Q6. What is the main characteristic of a data lake?
a data lake that contains a great amount of structured, semistructured and unstructured data without explicit schema or description can easily turn into a data swamp which is invisible, inaccessible and unreliable to users [18].
Q7. What are the main categories of data lakes?
Intra-metadata are classified into data characteristics, definitional, navigational, activity, lineage, rating and assessment [2,6,19].
Q8. What is the main purpose of the paper?
Metadata can help users find data that correspond to their needs, accelerate data accesses, verify data origin and processing history to gain confidence and find relevant data to enrich their analyses [1,14].
Q9. Why did the authors choose to implement a relational database and a graph database?
The authors have chosen to implement a relational database and a graph database for the fallowing reasons: relational databases have a standardquery language (SQL) and a high security level insured by many RDBMSs (Relational Database Management System); graph databases ensure scalability and flexibility.
Q10. What is the purpose of this paper?
Considering the diversity of data structural type and different processes that applied on datasets, their solution is based on intra- and inter-metadata.
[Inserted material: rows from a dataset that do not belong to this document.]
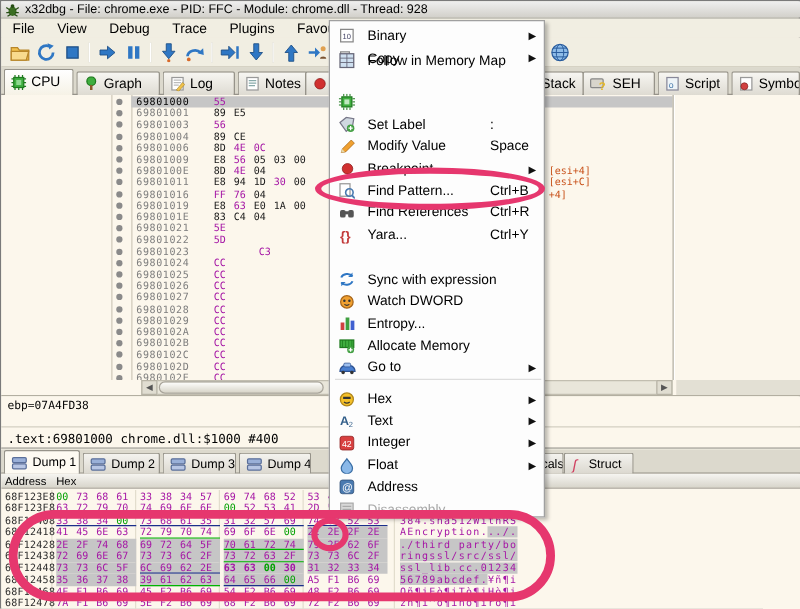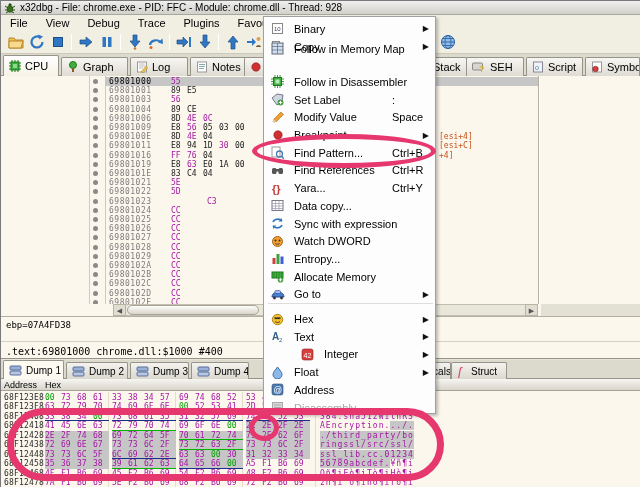--- a/index.html
+++ b/index.html
@@ -583,21 +583,21 @@
           <span class="grp sel" style="left: 44px;"><i>72</i><i>69</i><i>6E</i><i>67</i></span>
           <span class="grp sel" style="left: 111px;"><i>73</i><i>73</i><i>6C</i><i>2F</i></span>
           <span class="grp sel ug" style="left: 178px;"><i>73</i><i>72</i><i>63</i><i>2F</i></span>
           <span class="grp sel" style="left: 245px;"><i>73</i><i>73</i><i>6C</i><i>2F</i></span>
           <span class="asc"><em>ringssl/src/ssl/</em></span>
         </div>
         <div class="hrow" style="top: 70.8px;">
           <span class="a">68F12448</span>
           <span class="grp sel" style="left: 44px;"><i>73</i><i>73</i><i>6C</i><i>5F</i></span>
           <span class="grp sel un" style="left: 111px;"><i>6C</i><i>69</i><i>62</i><i>2E</i></span>
-          <span class="grp sel" style="left: 178px;"><i>63</i><i>63</i><i class="z">00</i><i>30</i></span>
+          <span class="grp sel" style="left: 178px; font-weight: bold;"><i>63</i><i>63</i><i class="z">00</i><i>30</i></span>
           <span class="grp sel" style="left: 245px;"><i>31</i><i>32</i><i>33</i><i>34</i></span>
           <span class="asc"><em>ssl_lib.cc.01234</em></span>
         </div>
         <div class="hrow" style="top: 80.35px;">
           <span class="a">68F12458</span>
           <span class="grp sel" style="left: 44px;"><i>35</i><i>36</i><i>37</i><i>38</i></span>
           <span class="grp sel ug" style="left: 111px;"><i>39</i><i>61</i><i>62</i><i>63</i></span>
           <span class="grp sel un" style="left: 178px;"><i>64</i><i>65</i><i>66</i><i class="z">00</i></span>
           <span class="grp" style="left: 245px;"><i>A5</i><i>F1</i><i>B6</i><i>69</i></span>
           <span class="asc"><em>56789abcdef.</em><span>¥ñ¶i</span></span>
@@ -652,21 +652,20 @@
         <span class="lbl">Follow in Memory Map</span>
       </div>
       <div class="mitem" style="top: 56.1px;">
         <span class="mic">
           <svg width="13" height="13" viewBox="0 0 13 13">
             <rect x="2.5" y="2.5" width="8" height="8" fill="#3fae3f" stroke="#1e7a1e"></rect>
             <rect x="4.5" y="4.5" width="4" height="4" fill="#bfe8bf"></rect>
             <path d="M4 0v2M6.5 0v2M9 0v2M4 11v2M6.5 11v2M9 11v2M0 4h2M0 6.5h2M0 9h2M11 4h2M11 6.5h2M11 9h2" stroke="#1e7a1e" stroke-width=".8"></path>
           </svg>
         </span>
-        <span class="lbl">Follow in Disassembler</span>
       </div>
       <div class="mitem" style="top: 73.8px;">
         <span class="mic">
           <svg width="13" height="13" viewBox="0 0 13 13">
             <path d="M1 5l5-4 6 1-1 6-5 4z" fill="#cfd8e0" stroke="#778"></path>
             <circle cx="9.5" cy="9.5" r="3" fill="#44a044"></circle>
             <path d="M9.5 7.8v3.4M7.8 9.5h3.4" stroke="#fff"></path>
           </svg>
         </span>
         <span class="lbl">Set Label</span>
@@ -714,29 +713,20 @@
         <span class="sc">Ctrl+R</span>
       </div>
       <div class="mitem" style="top: 162.3px;">
         <span class="mic">
           <svg width="13" height="13" viewBox="0 0 13 13">
             <text x="1" y="11" font-size="11" font-weight="bold" fill="#c23a3a">{}</text>
           </svg>
         </span>
         <span class="lbl">Yara...</span>
         <span class="sc">Ctrl+Y</span>
-      </div>
-      <div class="mitem" style="top: 180px;">
-        <span class="mic">
-          <svg width="13" height="13" viewBox="0 0 13 13">
-            <rect x="1" y="1.5" width="11" height="10" fill="#fff" stroke="#778"></rect>
-            <path d="M1 4.5h11M1 7h11M1 9.5h11M4.5 1.5v10M8 1.5v10" stroke="#99a" stroke-width=".7"></path>
-          </svg>
-        </span>
-        <span class="lbl">Data copy...</span>
       </div>
       <div class="mitem" style="top: 197.7px;">
         <span class="mic">
           <svg width="13" height="13" viewBox="0 0 13 13">
             <path d="M2 5a5 4 0 0 1 9-1" fill="none" stroke="#2f77c4" stroke-width="1.6"></path>
             <path d="M11 1v3.5H7.5z" fill="#2f77c4"></path>
             <path d="M11 8a5 4 0 0 1-9 1" fill="none" stroke="#2f77c4" stroke-width="1.6"></path>
             <path d="M2 12V8.5h3.5z" fill="#2f77c4"></path>
           </svg>
         </span>
@@ -801,21 +791,21 @@
       <div class="mitem" style="top: 310.9px;">
         <span class="mic">
           <svg width="13" height="13" viewBox="0 0 13 13">
             <text x="1" y="10" font-size="10" font-weight="bold" fill="#335f8a">A</text>
             <text x="8" y="11.5" font-size="6" fill="#335f8a">2</text>
           </svg>
         </span>
         <span class="lbl">Text</span>
         <span class="sub">▶</span>
       </div>
-      <div class="mitem" style="top: 328.6px; padding-left: 30px;">
+      <div class="mitem" style="top: 328.6px;">
         <span class="mic">
           <svg width="13" height="13" viewBox="0 0 13 13">
             <rect x="1" y="1" width="11" height="11" rx="2" fill="#d84040" stroke="#8a1a1a" stroke-width=".6"></rect>
             <text x="2.5" y="9.5" font-size="7" fill="#fff">42</text>
           </svg>
         </span>
         <span class="lbl">Integer</span>
         <span class="sub">▶</span>
       </div>
       <div class="mitem" style="top: 346.3px;">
Q11. What is the aim of this project?
The aim of this project is to ingest (i) all the internal relational databases and medical e-documents (including scans of hand written medical reports), (ii) external data coming from other French UHCs and (iii) some public medical data.
Q12. What are the main types of metadata stored in the UHC of Toulouse?
Regarding metadata management systems, there are metadata stored in key-value [9], XML documents [15,17], relational databases [17] or by ontology [1].
Q13. What is the goal of this paper?
the goal of this paper is to propose a metadata management system dedicated to data lakes and applied to the whole life-cycle (multiple zones) of data.
Q14. What is the conceptual schema for data lakes?
What’s more, for validating the conceptual schema, the authors implemented a graph DBMS and a relational DBMS for metadata management system in UHC of Toulouse.